The Animal Research Institute (ARI) was founded in 1952 as a unit of the Ministry of Agriculture and under the name "Animal Research Station". In 1961 it became the Institute of Animal Breeding and Nutrition and in 1977 it took its present name. ARI has been part of the National Agricultural Research Foundation (N.AG.RE.F.) since 1990 and it is located on 3.5 square kilometres of farmland in Paralimni-Giannitsa, Northern Greece.

==Objective==
The ARI is an institute oriented toward research on general and special zootechnics and includes a specialized scientific staff. The ARI promotes research and technological activities aiming at an integrated approach to deal with rural problems within the framework of national agricultural policy and the agricultural policy of the European Union (EU). The ARI supports and coordinates initiatives for development suggested by the Ministry of Rural Development and Food, Greek Universities and Institutions, the agricultural cooperatives, product distributors, producers' groups etc.

==Activities==
ARI's activities cover cross-sectional scientific disciplines related to the animal production with ARI being responsible for their development. ARI is engaged in the research on animal production, especially in the spheres of animal nutrition and physiology, feeding techniques, nutrition and growth, technological systems of farm animal husbandry, genetics and breeding of farm animals, physiology of reproduction (in collaboration with the Veterinary Research Institute of Thessaloniki), ethology of farm animals, improvement in the quality of animal products with respect to food safety and quality in human nutrition.

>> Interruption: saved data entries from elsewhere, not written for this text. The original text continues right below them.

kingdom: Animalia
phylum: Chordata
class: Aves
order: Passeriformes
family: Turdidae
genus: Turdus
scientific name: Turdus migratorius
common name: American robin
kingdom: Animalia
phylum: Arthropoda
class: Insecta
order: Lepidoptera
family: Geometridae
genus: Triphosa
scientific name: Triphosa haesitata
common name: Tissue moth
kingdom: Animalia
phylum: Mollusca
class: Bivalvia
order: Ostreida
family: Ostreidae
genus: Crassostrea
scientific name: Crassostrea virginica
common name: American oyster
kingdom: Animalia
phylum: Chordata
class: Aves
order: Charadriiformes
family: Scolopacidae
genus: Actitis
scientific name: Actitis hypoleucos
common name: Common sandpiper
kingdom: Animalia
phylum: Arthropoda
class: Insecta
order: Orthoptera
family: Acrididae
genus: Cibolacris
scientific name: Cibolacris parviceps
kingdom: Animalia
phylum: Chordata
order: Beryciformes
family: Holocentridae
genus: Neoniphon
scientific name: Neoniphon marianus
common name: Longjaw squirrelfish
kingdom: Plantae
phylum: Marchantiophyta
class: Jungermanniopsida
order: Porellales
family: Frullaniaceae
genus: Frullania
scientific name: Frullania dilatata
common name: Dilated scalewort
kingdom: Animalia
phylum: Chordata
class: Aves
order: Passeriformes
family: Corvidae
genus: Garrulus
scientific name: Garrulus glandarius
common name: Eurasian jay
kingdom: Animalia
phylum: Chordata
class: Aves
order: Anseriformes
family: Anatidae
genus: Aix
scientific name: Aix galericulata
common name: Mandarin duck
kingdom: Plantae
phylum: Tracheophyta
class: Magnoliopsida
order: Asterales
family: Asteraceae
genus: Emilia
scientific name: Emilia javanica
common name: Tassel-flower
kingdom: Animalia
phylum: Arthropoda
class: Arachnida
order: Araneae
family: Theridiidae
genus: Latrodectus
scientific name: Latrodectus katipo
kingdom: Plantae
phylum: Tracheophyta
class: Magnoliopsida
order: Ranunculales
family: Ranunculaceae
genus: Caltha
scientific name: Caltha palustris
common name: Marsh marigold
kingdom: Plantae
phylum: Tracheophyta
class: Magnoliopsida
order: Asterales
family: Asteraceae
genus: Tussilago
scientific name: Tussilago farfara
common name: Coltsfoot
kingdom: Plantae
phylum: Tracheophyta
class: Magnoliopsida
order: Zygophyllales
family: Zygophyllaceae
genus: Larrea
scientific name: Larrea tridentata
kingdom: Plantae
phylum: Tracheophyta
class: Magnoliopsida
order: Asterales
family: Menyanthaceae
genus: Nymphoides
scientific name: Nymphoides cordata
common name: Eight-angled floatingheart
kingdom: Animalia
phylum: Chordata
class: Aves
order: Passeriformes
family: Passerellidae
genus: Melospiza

==Farm, facilities and animals==
Purpose–oriented farming serves as a base for experimental activities. The ARI's area is 3.5 km2 of agricultural land, out of it 3.2 km2 of arable land with cropping plan focused on preferential provisions of experiments and 0.3 km2 with facilities for experiments with cattle, sheep, pigs and poultry. Today in ARI there are farmed cattle and sheep. The average number of animals is: 200 total cattle (out of it 70 dairy cows), 1000 total sheep (out of it 550 sheep of Chios breed and 450 sheep of Florina (Pelagonia) breed).